Working data:
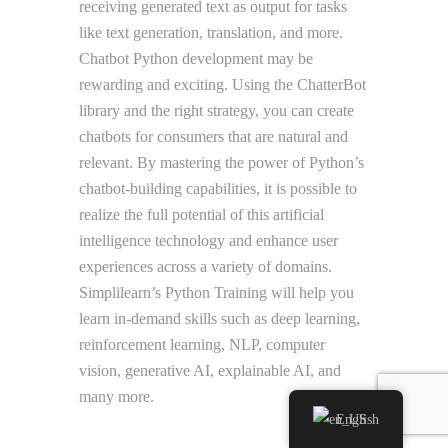
receiving generated text as output for tasks
like text generation, translation, and more.
Chatbot Python development may be
rewarding and exciting. Using the ChatterBot
library and the right strategy, you can create
chatbots for consumers that are natural and
relevant. By mastering the power of Python’s
chatbot-building capabilities, it is possible to
realize the full potential of this artificial
intelligence technology and enhance user
experiences across a variety of domains.
Simplilearn’s Python Training will help you
learn in-demand skills such as deep learning,
reinforcement learning, NLP, computer
vision, generative AI, explainable AI, and
many more.
English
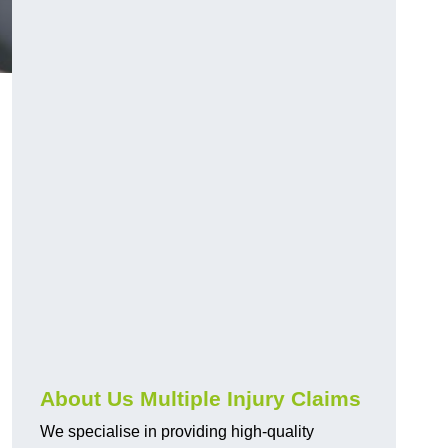
About Us Multiple Injury Claims
We specialise in providing high-quality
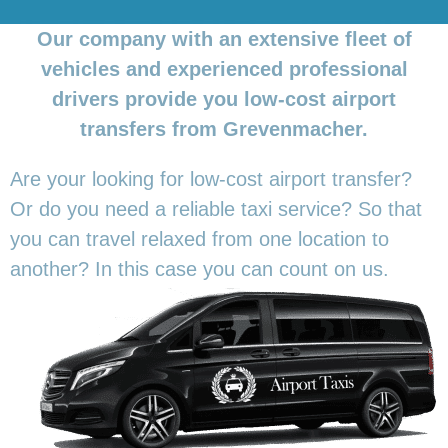
Our company with an extensive fleet of
vehicles and experienced professional
drivers provide you low-cost airport
transfers from Grevenmacher.
Are your looking for low-cost airport transfer?
Or do you need a reliable taxi service? So that
you can travel relaxed from one location to
another? In this
case you can count on us.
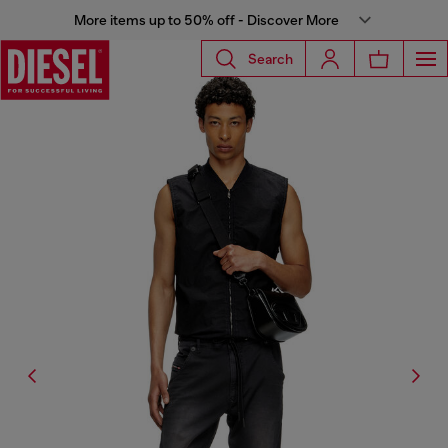
More items up to 50% off - Discover More
Search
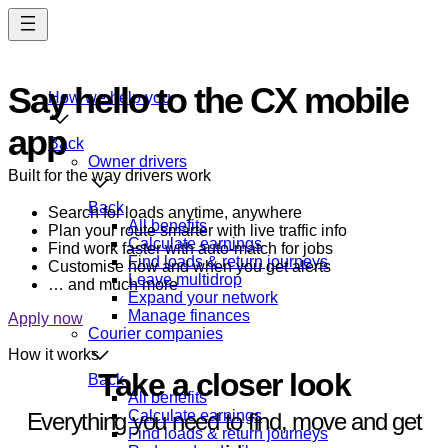
Skip
to
main
content
Say hello to the CX mobile
How we help you
app
Back
Owner drivers
Built for the way drivers work
Back
Search for loads anytime, anywhere
All benefits
Plan your route smarter with live traffic info
Calculate earnings
Find work faster with auto-match for jobs
Find loads & return journeys
Customise how and when you get alerts
Leave multidrop
… and much more
Expand your network
Manage finances
Apply now
Courier companies
How it works
Take a closer look
Back
All benefits
Calculate earnings
Everything you need to find, move and get
Find loads & return journeys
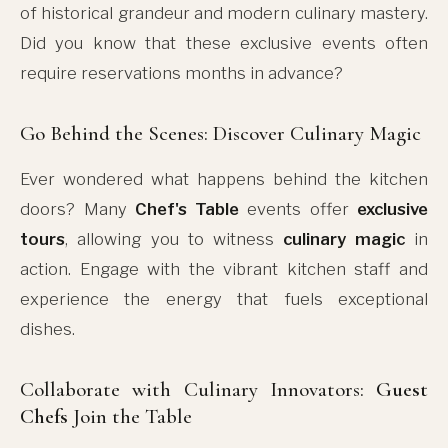
of historical grandeur and modern culinary mastery.
Did you know that these exclusive events often
require reservations months in advance?
Go Behind the Scenes: Discover Culinary Magic
Ever wondered what happens behind the kitchen
doors? Many
Chef's Table
events offer
exclusive
tours
, allowing you to witness
culinary magic
in
action. Engage with the vibrant kitchen staff and
experience the energy that fuels exceptional
dishes.
Collaborate with Culinary Innovators:
Guest
Chefs
Join the Table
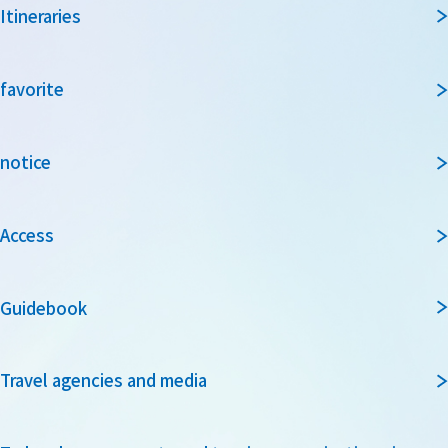
Itineraries
favorite
notice
Access
Guidebook
Travel agencies and media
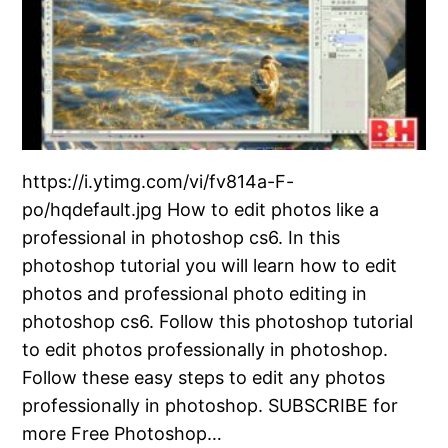
https://i.ytimg.com/vi/fv814a-F-
po/hqdefault.jpg How to edit photos like a
professional in photoshop cs6. In this
photoshop tutorial you will learn how to edit
photos and professional photo editing in
photoshop cs6. Follow this photoshop tutorial
to edit photos professionally in photoshop.
Follow these easy steps to edit any photos
professionally in photoshop. SUBSCRIBE for
more Free Photoshop…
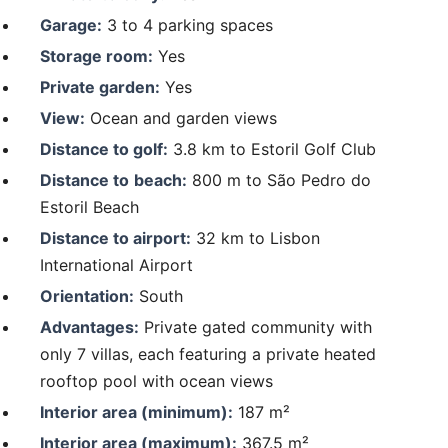
Garage:
3 to 4 parking spaces
Storage room:
Yes
Private garden:
Yes
View:
Ocean and garden views
Distance to golf:
3.8 km to Estoril Golf Club
Distance to
beach:
800 m to São Pedro do
Estoril Beach
Distance to airport:
32 km to Lisbon
International Airport
Orientation:
South
Advantages:
Private gated community with
only 7 villas, each featuring a private heated
rooftop pool with ocean views
Interior area (minimum):
187 m²
Interior area (maximum):
367.5 m²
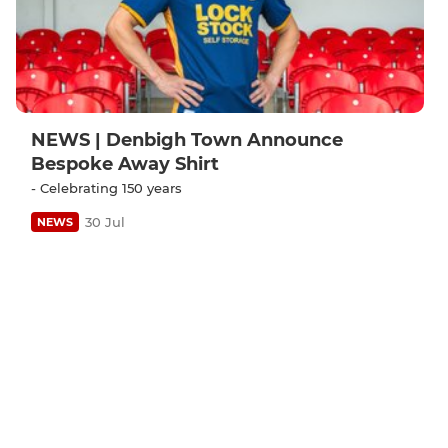
NEWS | Denbigh Town Announce
Bespoke Away Shirt
- Celebrating 150 years
30 Jul
NEWS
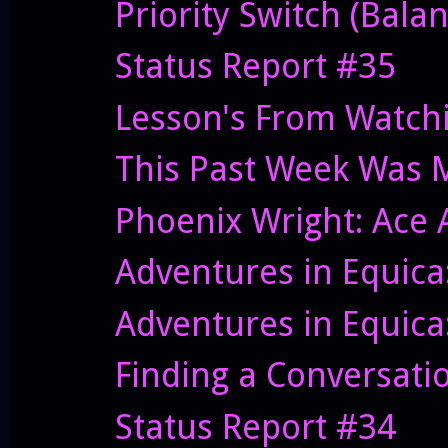
Priority Switch (Bal
Status Report #35
Lesson's From Watch
This Past Week Was 
Phoenix Wright: Ace 
Adventures in Equica:
Adventures in Equica
Finding a Conversati
Status Report #34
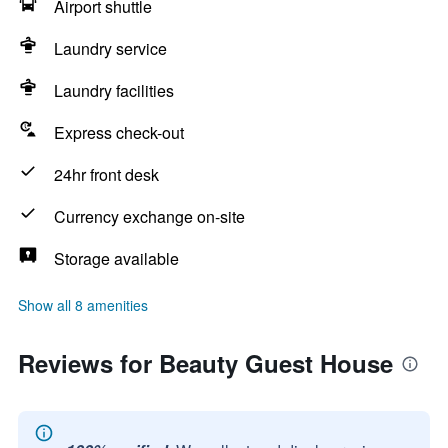
Airport shuttle
Laundry service
Laundry facilities
Express check-out
24hr front desk
Currency exchange on-site
Storage available
Show all 8 amenities
Reviews for Beauty Guest House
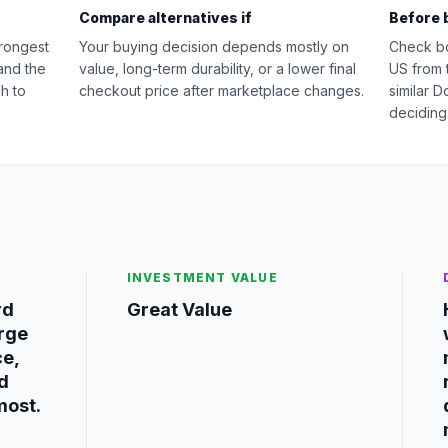
Compare alternatives if
Before 
rongest
Your buying decision depends mostly on
Check b
and the
value, long-term durability, or a lower final
US from 
h to
checkout price after marketplace changes.
similar 
deciding
INVESTMENT VALUE
rd
Great Value
rge
ce,
nd
most.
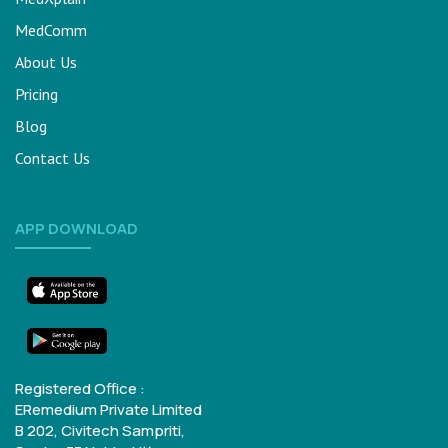
MedComm
About Us
Pricing
Blog
Contact Us
APP DOWNLOAD
Registered Office :
ERemedium Private Limited
B 202, Civitech Sampriti,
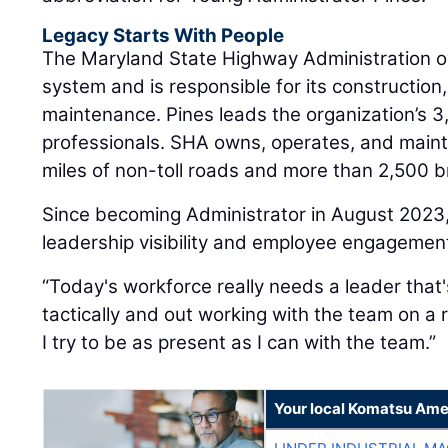
Legacy Starts With People
The Maryland State Highway Administration o
system and is responsible for its construction
maintenance. Pines leads the organization’s 3
professionals. SHA owns, operates, and maint
miles of non-toll roads and more than 2,500 b
Since becoming Administrator in August 2023
leadership visibility and employee engagemen
“Today's workforce really needs a leader that
tactically and out working with the team on a r
I try to be as present as I can with the team.”
Your local Komatsu Ame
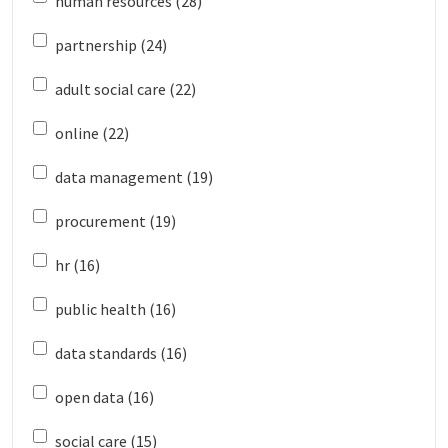
human resources (28)
partnership (24)
adult social care (22)
online (22)
data management (19)
procurement (19)
hr (16)
public health (16)
data standards (16)
open data (16)
social care (15)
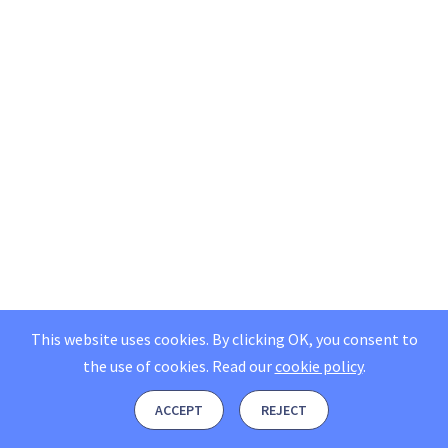
This website uses cookies. By clicking OK, you consent to
the use of cookies.
Read our
cookie policy
.
ACCEPT
REJECT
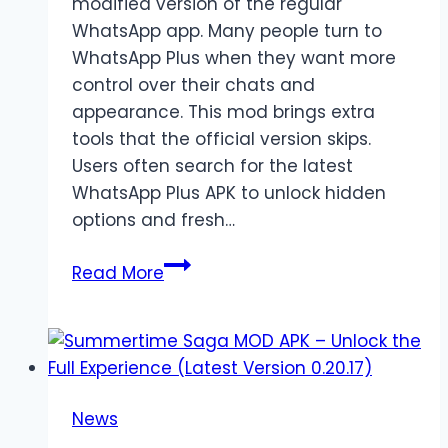
modified version of the regular
WhatsApp app. Many people turn to
WhatsApp Plus when they want more
control over their chats and
appearance. This mod brings extra
tools that the official version skips.
Users often search for the latest
WhatsApp Plus APK to unlock hidden
options and fresh…
WhatsApp
Read More
Plus
APK
Latest
Version
Download
News
|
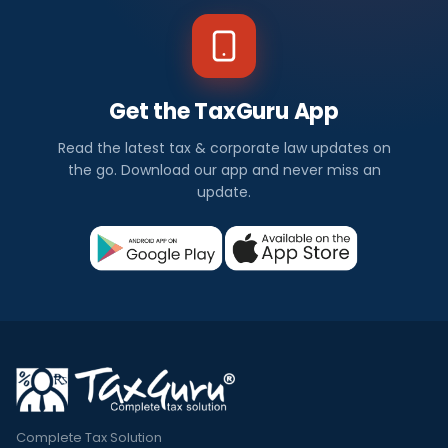
Get the TaxGuru App
Read the latest tax & corporate law updates on
the go. Download our app and never miss an
update.
Complete Tax Solution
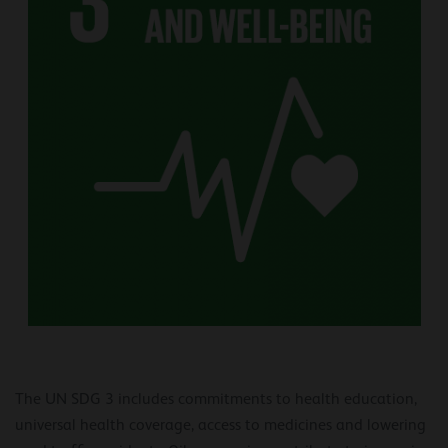
The UN SDG 3 includes commitments to health education,
universal health coverage, access to medicines and lowering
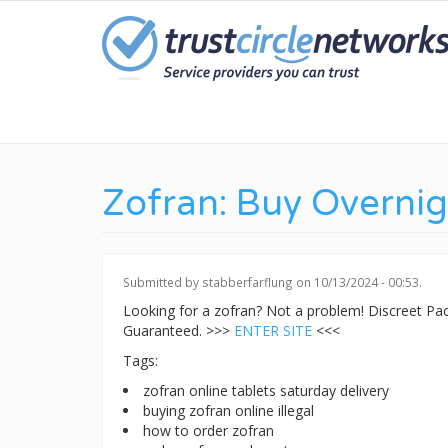
Skip
to
main
content
Zofran: Buy Overnig
Submitted by
stabberfarflung
on 10/13/2024 - 00:53.
Looking for a zofran? Not a problem! Discreet P
Guaranteed. >>>
ENTER SITE
<<<
Tags:
zofran online tablets saturday delivery
buying zofran online illegal
how to order zofran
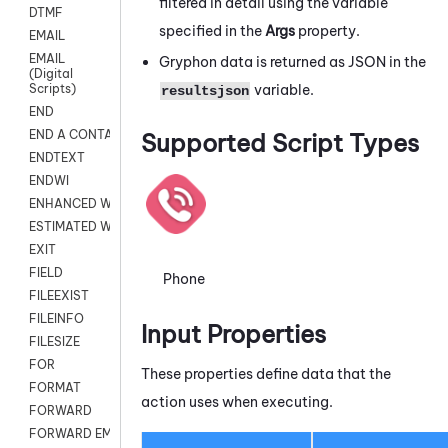
filtered in detail using the variable
DTMF
specified in the
Args
property.
EMAIL
EMAIL
Gryphon
data is returned as JSON in the
(Digital
variable.
Scripts)
resultsjson
END
END A CONTACT
Supported Script Types
ENDTEXT
ENDWI
ENHANCED WORKFLOW EXECUTE
ESTIMATED WAIT TIME
EXIT
FIELD
Phone
FILEEXIST
FILEINFO
Input Properties
FILESIZE
FOR
These properties define data that the
FORMAT
action uses when executing.
FORWARD
FORWARD EMAIL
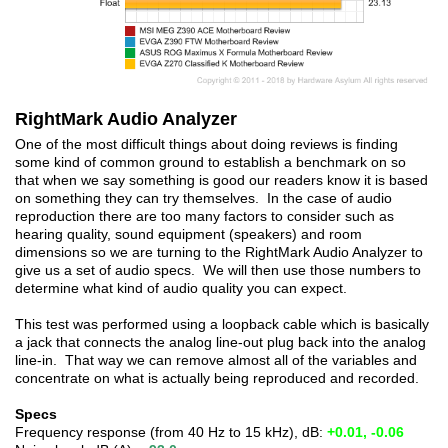
RightMark Audio Analyzer
One of the most difficult things about doing reviews is finding
some kind of common ground to establish a benchmark on so
that when we say something is good our readers know it is based
on something they can try themselves. In the case of audio
reproduction there are too many factors to consider such as
hearing quality, sound equipment (speakers) and room
dimensions so we are turning to the RightMark Audio Analyzer to
give us a set of audio specs. We will then use those numbers to
determine what kind of audio quality you can expect.
This test was performed using a loopback cable which is basically
a jack that connects the analog line-out plug back into the analog
line-in. That way we can remove almost all of the variables and
concentrate on what is actually being reproduced and recorded.
Specs
Frequency response (from 40 Hz to 15 kHz), dB:
+0.01, -0.06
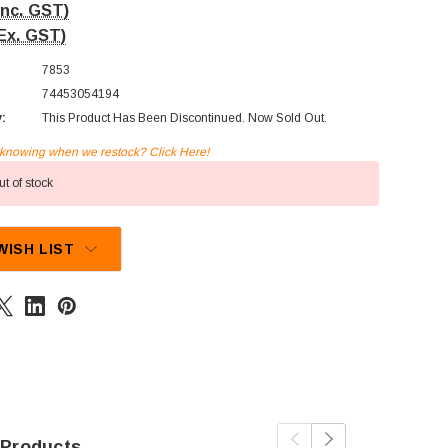
Inc. GST)
Ex. GST)
7853
74453054194
y:
This Product Has Been Discontinued. Now Sold Out.
n knowing when we restock? Click Here!
t of stock
WISH LIST
 Products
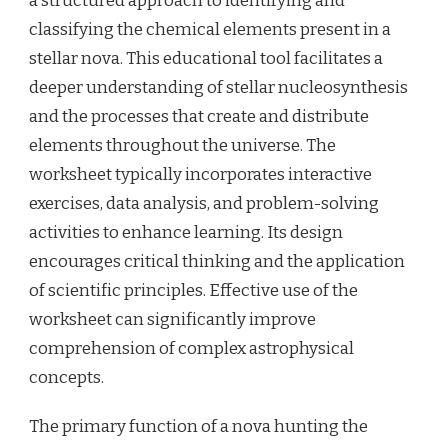
a structured approach to identifying and
classifying the chemical elements present in a
stellar nova. This educational tool facilitates a
deeper understanding of stellar nucleosynthesis
and the processes that create and distribute
elements throughout the universe. The
worksheet typically incorporates interactive
exercises, data analysis, and problem-solving
activities to enhance learning. Its design
encourages critical thinking and the application
of scientific principles. Effective use of the
worksheet can significantly improve
comprehension of complex astrophysical
concepts.
The primary function of a nova hunting the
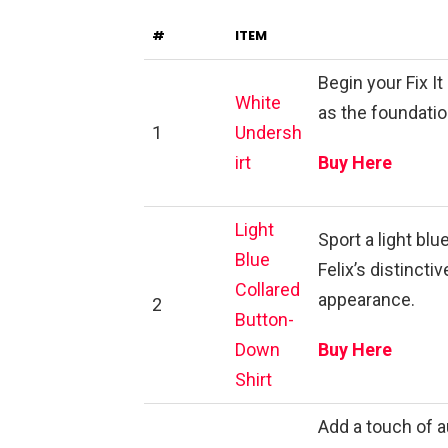
#
ITEM
Begin your Fix I
White
as the foundati
1
Undersh
irt
Buy Here
Light
Sport a light blu
Blue
Felix’s distinct
Collared
appearance.
2
Button-
Down
Buy Here
Shirt
Add a touch of a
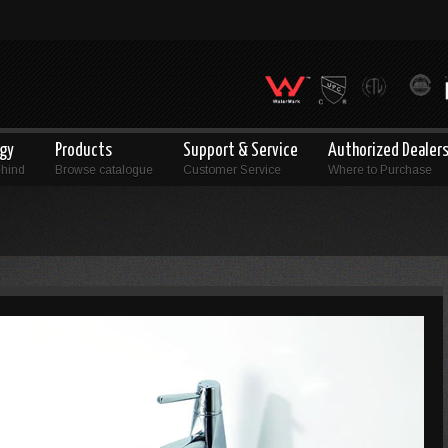
ogy
Products
Support & Service
Authorized Dealer
ehind
Browse catalogue
Customer Service
Where to Purchase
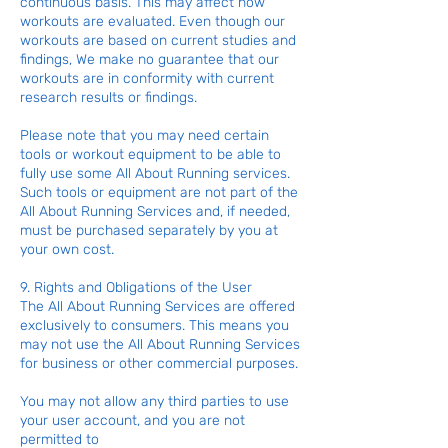
continuous basis. This may affect how
workouts are evaluated. Even though our
workouts are based on current studies and
findings, We make no guarantee that our
workouts are in conformity with current
research results or findings.
Please note that you may need certain
tools or workout equipment to be able to
fully use some All About Running services.
Such tools or equipment are not part of the
All About Running Services and, if needed,
must be purchased separately by you at
your own cost.
9. Rights and Obligations of the User
The All About Running Services are offered
exclusively to consumers. This means you
may not use the All About Running Services
for business or other commercial purposes.
You may not allow any third parties to use
your user account, and you are not
permitted to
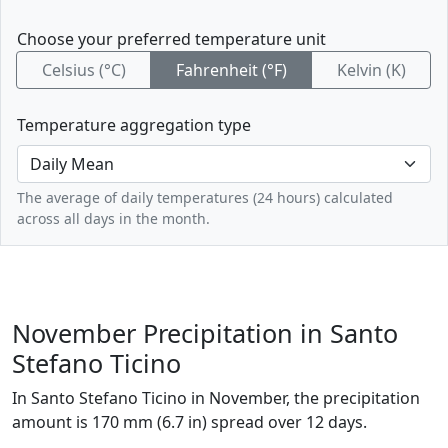
Choose your preferred temperature unit
Celsius (°C)
Fahrenheit (°F)
Kelvin (K)
Temperature aggregation type
The average of daily temperatures (24 hours) calculated
across all days in the month.
November Precipitation in Santo
Stefano Ticino
In Santo Stefano Ticino in November, the precipitation
amount is 170 mm (6.7 in) spread over 12 days.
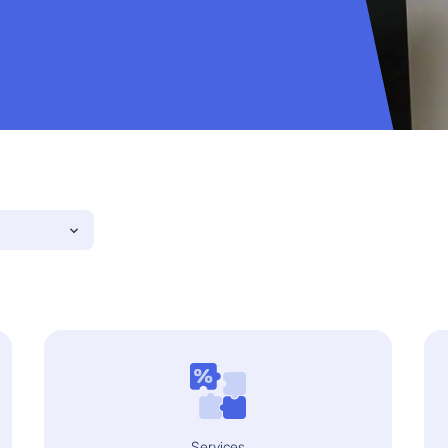
Services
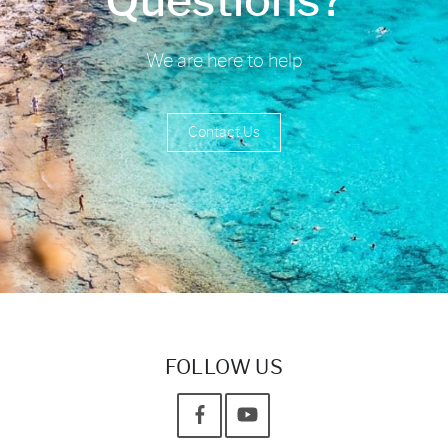
Questions?
We are here to help
Contact Us
FOLLOW US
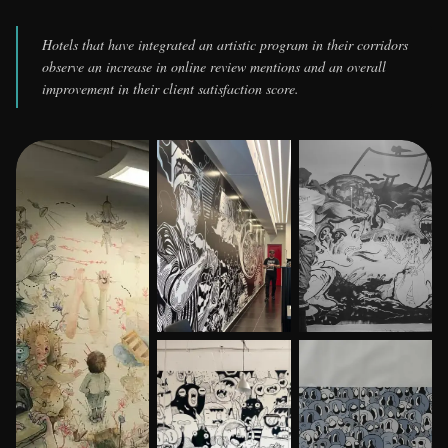
Hotels that have integrated an artistic program in their corridors
observe an increase in online review mentions and an overall
improvement in their client satisfaction score.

Assigned task:
Copy the records word for word, beginning at their start and stopping after the line that contains "relevant. By mastering the power of Python’s". Leave the pictures out of your answer.

Answer area:
receiving generated text as output for tasks
like text generation, translation, and more.
Chatbot Python development may be
rewarding and exciting. Using the ChatterBot
library and the right strategy, you can create
chatbots for consumers that are natural and
relevant. By mastering the power of Python’s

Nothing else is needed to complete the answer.